_THINGS TO DO_.
a. Answer these from the passage on galactomannan gums in cosmetics:
(i) Which organization conducted the 2011 survey of ingredient use concentrations?
(ii) What is used to precipitate natural gums during purification?
(iii) In what year were dioxin and PCP found in certain batches of guar gum from India?
b. Take the passage on galactomannan gums in cosmetics further, starting after its final sentence.

_PASSAGE SHOWN_.
↓
Data reported to the FDA’s VCRP in 2011 indicated the use of the following 9 ingredients in cosmetics: C tetragonoloba (guar) gum, hydroxypropyl guar, guar hydroxypropyltrimonium chloride, hydroxypropyl guar hydroxypropyltrimonium chloride, hydrolyzed guar, C siliqua gum, C spinosa gum, hydrolyzed C spinosa gum, and cassia hydroxypropyltrimonium chloride. Results from a survey of ingredient use concentrations conducted by the Personal Care Products Council in 2011 indicate that locust bean hydroxypropyltrimonium chloride was also being used in cosmetics. Additionally, results from this survey indicate that galactomannans were being used at concentrations up to 93% (hydroxypropyl guar in a leave-on hair straightener) in cosmetic products.
Production of natural gums consists of various techniques for the milling of seeds, followed by simple purification steps such as dissolving in hot water, filtering, and precipitating with isopropanol. Typical production of the derivatized gums in this report involves the reaction of the natural gum with the appropriate epoxide.
Impurities that have been detected in C tetragonoloba (guar) gum include heavy metal impurities and fluoroacetate. In 2007, the impurities dioxin and PCP were detected in certain batches of C tetragonoloba (guar) gum originating from India. Anthraquinone impurities have been detected in cassia gum (where C occidentalis is a natural contaminant) and tannins, and trypsin inhibitors have been detected in C siliqua gum. A guar hydroxypropyltrimonium chloride trade name material, when heated up to 600°C, contains ash (signifying the presence of inorganic salts) as an impurity at concentrations up to 8.7%.
↑
Stored records
↓
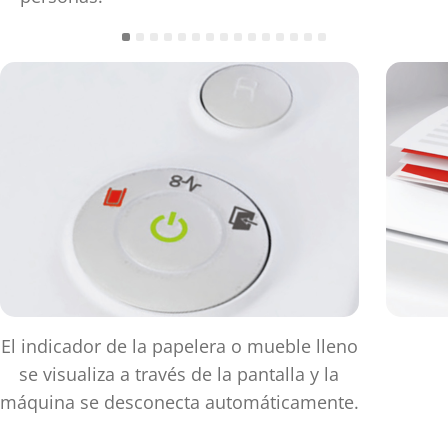
El indicador de la papelera o mueble lleno
se visualiza a través de la pantalla y la
máquina se desconecta automáticamente.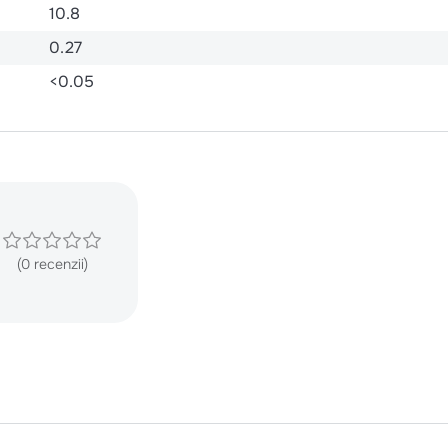
10.8
0.27
<0.05
(0 recenzii)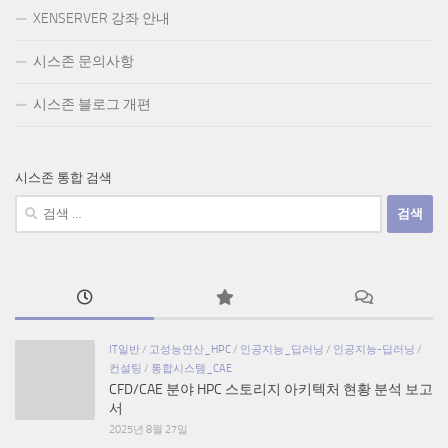
XENSERVER 강좌 안내
시스존 문의사항
시스존 블로그 개편
시스존 통합 검색
검
색:
IT일반
/
고성능연산_HPC
/
인공지능_딥러닝
/
인공지능-딥러닝
/
컨설팅
/
통합시스템_CAE
CFD/CAE 분야 HPC 스토리지 아키텍처 현황 분석 보고
서
2025년 8월 27일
↑
_WRITTEN ANSWERS_.
a.
(i) The Personal Care Products Council
(ii) Isopropanol
(iii) 2007

b.
In rats fed C tetragonoloba (guar) gum in a basal diet, the galactomannan was fermented quantitatively and approximately 1% of the mannose and 4% of the galactose were excreted in the feces. The feeding of rats with C siliqua gum in the diet resulted in 98% digestibility of galactomannan; all of the mannose added to the feed in the form of galactomannan was excreted in the feces. Similarly, 85% to 100% of the mannose fed to rats as C siliqua gum in the diet was excreted in the feces. Based on these study results, it is expected that cassia gum would be largely excreted unchanged and that fermentation by gut microflora may occur to some extent.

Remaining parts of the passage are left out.